◆ Work item:
Would you repeat the data below exactly, taking out the images?

*** Opening Records provided ***

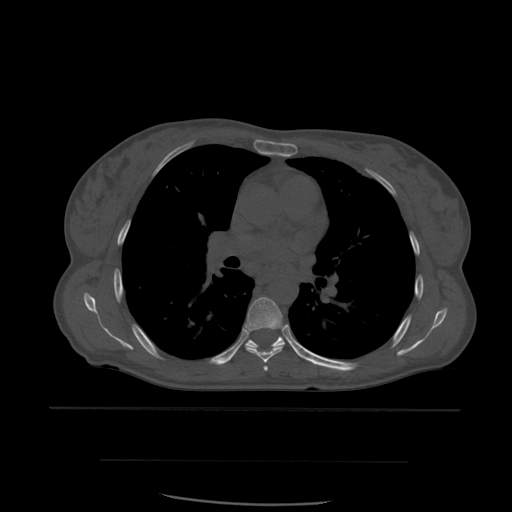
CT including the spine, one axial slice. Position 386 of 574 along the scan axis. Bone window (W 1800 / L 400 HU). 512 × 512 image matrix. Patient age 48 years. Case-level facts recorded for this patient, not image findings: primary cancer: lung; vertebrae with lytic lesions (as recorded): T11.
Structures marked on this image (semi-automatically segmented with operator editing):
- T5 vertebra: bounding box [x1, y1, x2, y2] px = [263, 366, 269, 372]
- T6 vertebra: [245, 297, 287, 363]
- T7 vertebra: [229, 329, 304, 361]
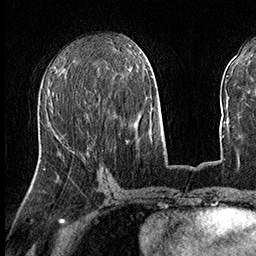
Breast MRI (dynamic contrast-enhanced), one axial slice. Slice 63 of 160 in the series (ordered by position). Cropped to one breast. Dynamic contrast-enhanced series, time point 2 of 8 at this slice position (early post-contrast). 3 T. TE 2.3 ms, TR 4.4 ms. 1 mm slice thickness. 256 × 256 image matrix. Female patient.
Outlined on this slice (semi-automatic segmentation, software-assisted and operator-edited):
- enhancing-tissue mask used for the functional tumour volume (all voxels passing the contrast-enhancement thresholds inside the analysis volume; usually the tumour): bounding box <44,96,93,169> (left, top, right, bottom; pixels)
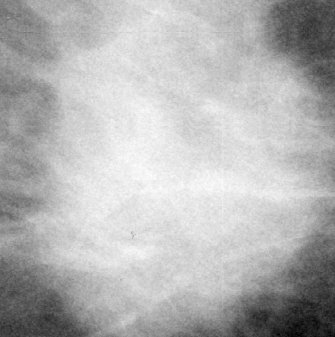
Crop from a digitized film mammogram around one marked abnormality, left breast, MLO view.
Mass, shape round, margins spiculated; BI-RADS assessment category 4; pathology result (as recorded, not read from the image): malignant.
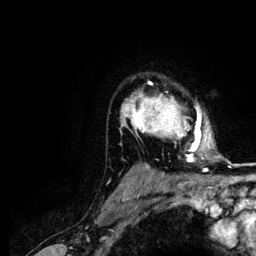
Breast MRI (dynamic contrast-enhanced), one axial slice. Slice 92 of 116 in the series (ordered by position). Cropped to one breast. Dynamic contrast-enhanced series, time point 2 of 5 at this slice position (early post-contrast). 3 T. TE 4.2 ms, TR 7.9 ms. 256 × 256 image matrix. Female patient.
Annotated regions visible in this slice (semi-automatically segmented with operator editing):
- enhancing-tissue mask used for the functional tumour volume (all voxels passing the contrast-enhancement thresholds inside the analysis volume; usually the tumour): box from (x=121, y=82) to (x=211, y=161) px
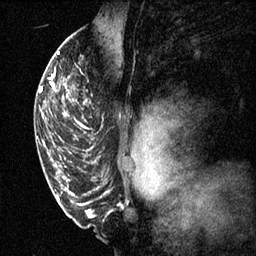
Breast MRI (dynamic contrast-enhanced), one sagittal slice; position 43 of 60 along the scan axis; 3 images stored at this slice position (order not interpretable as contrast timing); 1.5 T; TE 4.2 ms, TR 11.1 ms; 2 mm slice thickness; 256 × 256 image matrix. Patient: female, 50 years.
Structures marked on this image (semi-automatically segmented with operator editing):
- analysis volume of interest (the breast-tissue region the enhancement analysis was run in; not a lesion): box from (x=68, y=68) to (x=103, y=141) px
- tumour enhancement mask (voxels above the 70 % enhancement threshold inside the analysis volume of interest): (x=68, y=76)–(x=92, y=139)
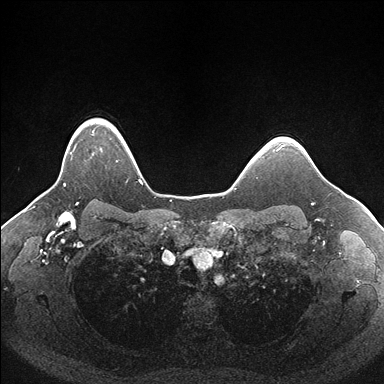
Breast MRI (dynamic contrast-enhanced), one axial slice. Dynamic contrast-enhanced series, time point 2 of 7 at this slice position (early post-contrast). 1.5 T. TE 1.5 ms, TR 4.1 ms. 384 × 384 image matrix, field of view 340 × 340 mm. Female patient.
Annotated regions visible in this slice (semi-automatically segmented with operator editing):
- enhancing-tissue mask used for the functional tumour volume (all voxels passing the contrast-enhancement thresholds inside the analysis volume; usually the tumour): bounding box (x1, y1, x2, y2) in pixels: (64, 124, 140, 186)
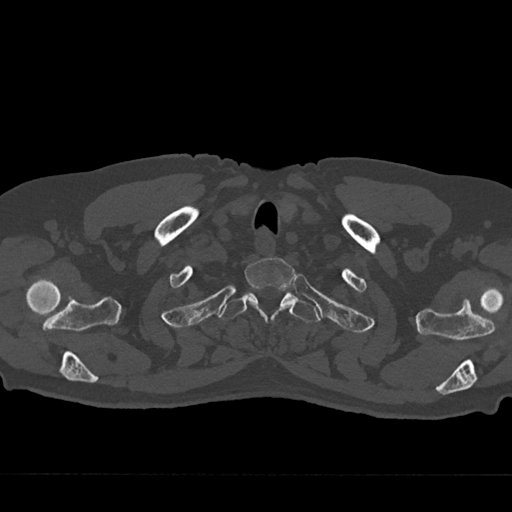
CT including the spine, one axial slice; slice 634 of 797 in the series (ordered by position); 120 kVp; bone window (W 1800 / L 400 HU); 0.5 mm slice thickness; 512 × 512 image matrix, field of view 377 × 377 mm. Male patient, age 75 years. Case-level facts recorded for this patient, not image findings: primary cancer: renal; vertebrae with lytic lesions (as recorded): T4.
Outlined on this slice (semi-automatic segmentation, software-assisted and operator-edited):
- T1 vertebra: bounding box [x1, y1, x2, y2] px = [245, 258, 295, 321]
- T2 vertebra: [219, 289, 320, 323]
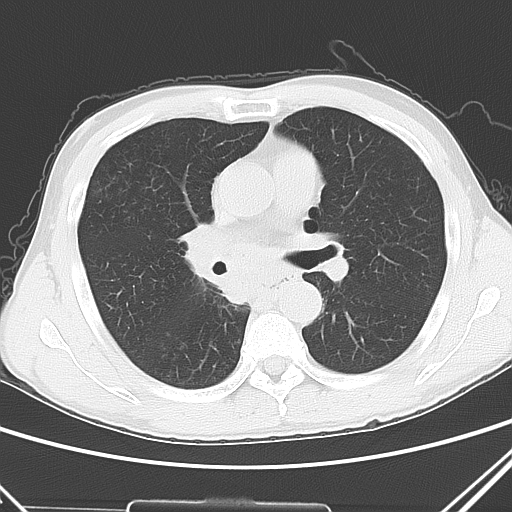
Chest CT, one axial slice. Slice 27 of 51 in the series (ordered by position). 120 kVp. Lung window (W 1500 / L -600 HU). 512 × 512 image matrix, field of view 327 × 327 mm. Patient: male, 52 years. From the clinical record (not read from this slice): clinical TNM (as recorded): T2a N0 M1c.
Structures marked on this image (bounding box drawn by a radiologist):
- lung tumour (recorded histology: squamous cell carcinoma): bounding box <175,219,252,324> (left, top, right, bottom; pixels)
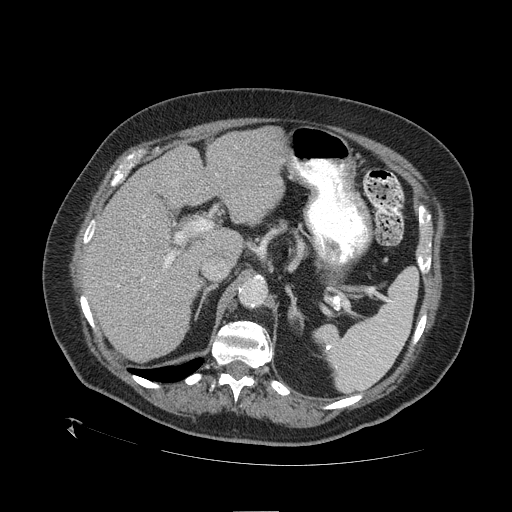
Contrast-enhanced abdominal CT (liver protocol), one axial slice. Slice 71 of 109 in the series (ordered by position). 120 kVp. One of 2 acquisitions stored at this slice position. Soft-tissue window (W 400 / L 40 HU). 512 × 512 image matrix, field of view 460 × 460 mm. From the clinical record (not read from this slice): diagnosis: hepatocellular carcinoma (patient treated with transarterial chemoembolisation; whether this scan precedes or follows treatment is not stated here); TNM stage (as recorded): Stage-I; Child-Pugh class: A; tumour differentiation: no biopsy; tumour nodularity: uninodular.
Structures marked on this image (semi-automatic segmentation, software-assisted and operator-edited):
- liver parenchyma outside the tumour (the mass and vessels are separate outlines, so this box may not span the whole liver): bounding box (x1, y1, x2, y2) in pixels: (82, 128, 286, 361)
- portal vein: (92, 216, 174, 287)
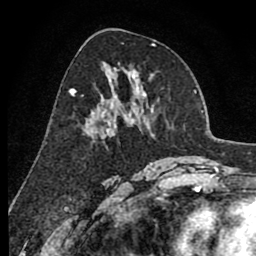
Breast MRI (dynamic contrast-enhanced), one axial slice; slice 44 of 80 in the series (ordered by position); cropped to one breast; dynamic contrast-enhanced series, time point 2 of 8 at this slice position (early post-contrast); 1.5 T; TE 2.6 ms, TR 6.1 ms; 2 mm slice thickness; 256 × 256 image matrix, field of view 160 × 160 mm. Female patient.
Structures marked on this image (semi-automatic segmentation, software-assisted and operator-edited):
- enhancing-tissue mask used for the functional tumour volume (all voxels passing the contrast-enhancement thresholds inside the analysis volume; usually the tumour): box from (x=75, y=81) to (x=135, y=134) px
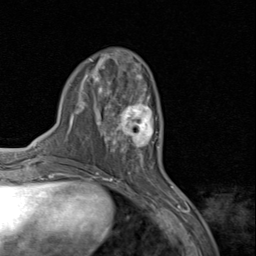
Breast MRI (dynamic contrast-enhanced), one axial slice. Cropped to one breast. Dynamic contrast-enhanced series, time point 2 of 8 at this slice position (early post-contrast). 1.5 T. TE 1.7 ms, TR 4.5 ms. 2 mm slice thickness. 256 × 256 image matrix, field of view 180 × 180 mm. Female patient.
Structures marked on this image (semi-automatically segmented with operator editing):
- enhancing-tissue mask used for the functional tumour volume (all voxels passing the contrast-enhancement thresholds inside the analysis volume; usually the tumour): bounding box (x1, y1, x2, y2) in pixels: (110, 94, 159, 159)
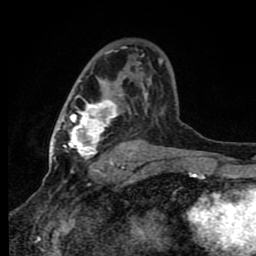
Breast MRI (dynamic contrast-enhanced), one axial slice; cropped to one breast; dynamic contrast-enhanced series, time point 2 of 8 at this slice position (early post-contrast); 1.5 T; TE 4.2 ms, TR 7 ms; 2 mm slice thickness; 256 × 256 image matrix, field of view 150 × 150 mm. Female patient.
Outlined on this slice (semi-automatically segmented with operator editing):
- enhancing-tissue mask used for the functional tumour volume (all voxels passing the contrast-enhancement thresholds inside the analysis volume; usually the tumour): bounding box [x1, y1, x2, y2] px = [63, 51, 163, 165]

*** Closing Records provided ***

◆ Response below:
CT including the spine, one axial slice. Position 386 of 574 along the scan axis. Bone window (W 1800 / L 400 HU). 512 × 512 image matrix. Patient age 48 years. Case-level facts recorded for this patient, not image findings: primary cancer: lung; vertebrae with lytic lesions (as recorded): T11.
Structures marked on this image (semi-automatically segmented with operator editing):
- T5 vertebra: bounding box [x1, y1, x2, y2] px = [263, 366, 269, 372]
- T6 vertebra: [245, 297, 287, 363]
- T7 vertebra: [229, 329, 304, 361]
Breast MRI (dynamic contrast-enhanced), one axial slice. Slice 63 of 160 in the series (ordered by position). Cropped to one breast. Dynamic contrast-enhanced series, time point 2 of 8 at this slice position (early post-contrast). 3 T. TE 2.3 ms, TR 4.4 ms. 1 mm slice thickness. 256 × 256 image matrix. Female patient.
Outlined on this slice (semi-automatic segmentation, software-assisted and operator-edited):
- enhancing-tissue mask used for the functional tumour volume (all voxels passing the contrast-enhancement thresholds inside the analysis volume; usually the tumour): bounding box <44,96,93,169> (left, top, right, bottom; pixels)
Crop from a digitized film mammogram around one marked abnormality, left breast, MLO view.
Mass, shape round, margins spiculated; BI-RADS assessment category 4; pathology result (as recorded, not read from the image): malignant.
Breast MRI (dynamic contrast-enhanced), one axial slice. Slice 92 of 116 in the series (ordered by position). Cropped to one breast. Dynamic contrast-enhanced series, time point 2 of 5 at this slice position (early post-contrast). 3 T. TE 4.2 ms, TR 7.9 ms. 256 × 256 image matrix. Female patient.
Annotated regions visible in this slice (semi-automatically segmented with operator editing):
- enhancing-tissue mask used for the functional tumour volume (all voxels passing the contrast-enhancement thresholds inside the analysis volume; usually the tumour): box from (x=121, y=82) to (x=211, y=161) px
Breast MRI (dynamic contrast-enhanced), one sagittal slice; position 43 of 60 along the scan axis; 3 images stored at this slice position (order not interpretable as contrast timing); 1.5 T; TE 4.2 ms, TR 11.1 ms; 2 mm slice thickness; 256 × 256 image matrix. Patient: female, 50 years.
Structures marked on this image (semi-automatically segmented with operator editing):
- analysis volume of interest (the breast-tissue region the enhancement analysis was run in; not a lesion): box from (x=68, y=68) to (x=103, y=141) px
- tumour enhancement mask (voxels above the 70 % enhancement threshold inside the analysis volume of interest): (x=68, y=76)–(x=92, y=139)
Breast MRI (dynamic contrast-enhanced), one axial slice. Dynamic contrast-enhanced series, time point 2 of 7 at this slice position (early post-contrast). 1.5 T. TE 1.5 ms, TR 4.1 ms. 384 × 384 image matrix, field of view 340 × 340 mm. Female patient.
Annotated regions visible in this slice (semi-automatically segmented with operator editing):
- enhancing-tissue mask used for the functional tumour volume (all voxels passing the contrast-enhancement thresholds inside the analysis volume; usually the tumour): bounding box (x1, y1, x2, y2) in pixels: (64, 124, 140, 186)
CT including the spine, one axial slice; slice 634 of 797 in the series (ordered by position); 120 kVp; bone window (W 1800 / L 400 HU); 0.5 mm slice thickness; 512 × 512 image matrix, field of view 377 × 377 mm. Male patient, age 75 years. Case-level facts recorded for this patient, not image findings: primary cancer: renal; vertebrae with lytic lesions (as recorded): T4.
Outlined on this slice (semi-automatic segmentation, software-assisted and operator-edited):
- T1 vertebra: bounding box [x1, y1, x2, y2] px = [245, 258, 295, 321]
- T2 vertebra: [219, 289, 320, 323]
Chest CT, one axial slice. Slice 27 of 51 in the series (ordered by position). 120 kVp. Lung window (W 1500 / L -600 HU). 512 × 512 image matrix, field of view 327 × 327 mm. Patient: male, 52 years. From the clinical record (not read from this slice): clinical TNM (as recorded): T2a N0 M1c.
Structures marked on this image (bounding box drawn by a radiologist):
- lung tumour (recorded histology: squamous cell carcinoma): bounding box <175,219,252,324> (left, top, right, bottom; pixels)
Contrast-enhanced abdominal CT (liver protocol), one axial slice. Slice 71 of 109 in the series (ordered by position). 120 kVp. One of 2 acquisitions stored at this slice position. Soft-tissue window (W 400 / L 40 HU). 512 × 512 image matrix, field of view 460 × 460 mm. From the clinical record (not read from this slice): diagnosis: hepatocellular carcinoma (patient treated with transarterial chemoembolisation; whether this scan precedes or follows treatment is not stated here); TNM stage (as recorded): Stage-I; Child-Pugh class: A; tumour differentiation: no biopsy; tumour nodularity: uninodular.
Structures marked on this image (semi-automatic segmentation, software-assisted and operator-edited):
- liver parenchyma outside the tumour (the mass and vessels are separate outlines, so this box may not span the whole liver): bounding box (x1, y1, x2, y2) in pixels: (82, 128, 286, 361)
- portal vein: (92, 216, 174, 287)
Breast MRI (dynamic contrast-enhanced), one axial slice; slice 44 of 80 in the series (ordered by position); cropped to one breast; dynamic contrast-enhanced series, time point 2 of 8 at this slice position (early post-contrast); 1.5 T; TE 2.6 ms, TR 6.1 ms; 2 mm slice thickness; 256 × 256 image matrix, field of view 160 × 160 mm. Female patient.
Structures marked on this image (semi-automatic segmentation, software-assisted and operator-edited):
- enhancing-tissue mask used for the functional tumour volume (all voxels passing the contrast-enhancement thresholds inside the analysis volume; usually the tumour): box from (x=75, y=81) to (x=135, y=134) px
Breast MRI (dynamic contrast-enhanced), one axial slice. Cropped to one breast. Dynamic contrast-enhanced series, time point 2 of 8 at this slice position (early post-contrast). 1.5 T. TE 1.7 ms, TR 4.5 ms. 2 mm slice thickness. 256 × 256 image matrix, field of view 180 × 180 mm. Female patient.
Structures marked on this image (semi-automatically segmented with operator editing):
- enhancing-tissue mask used for the functional tumour volume (all voxels passing the contrast-enhancement thresholds inside the analysis volume; usually the tumour): bounding box (x1, y1, x2, y2) in pixels: (110, 94, 159, 159)
Breast MRI (dynamic contrast-enhanced), one axial slice; cropped to one breast; dynamic contrast-enhanced series, time point 2 of 8 at this slice position (early post-contrast); 1.5 T; TE 4.2 ms, TR 7 ms; 2 mm slice thickness; 256 × 256 image matrix, field of view 150 × 150 mm. Female patient.
Outlined on this slice (semi-automatically segmented with operator editing):
- enhancing-tissue mask used for the functional tumour volume (all voxels passing the contrast-enhancement thresholds inside the analysis volume; usually the tumour): bounding box [x1, y1, x2, y2] px = [63, 51, 163, 165]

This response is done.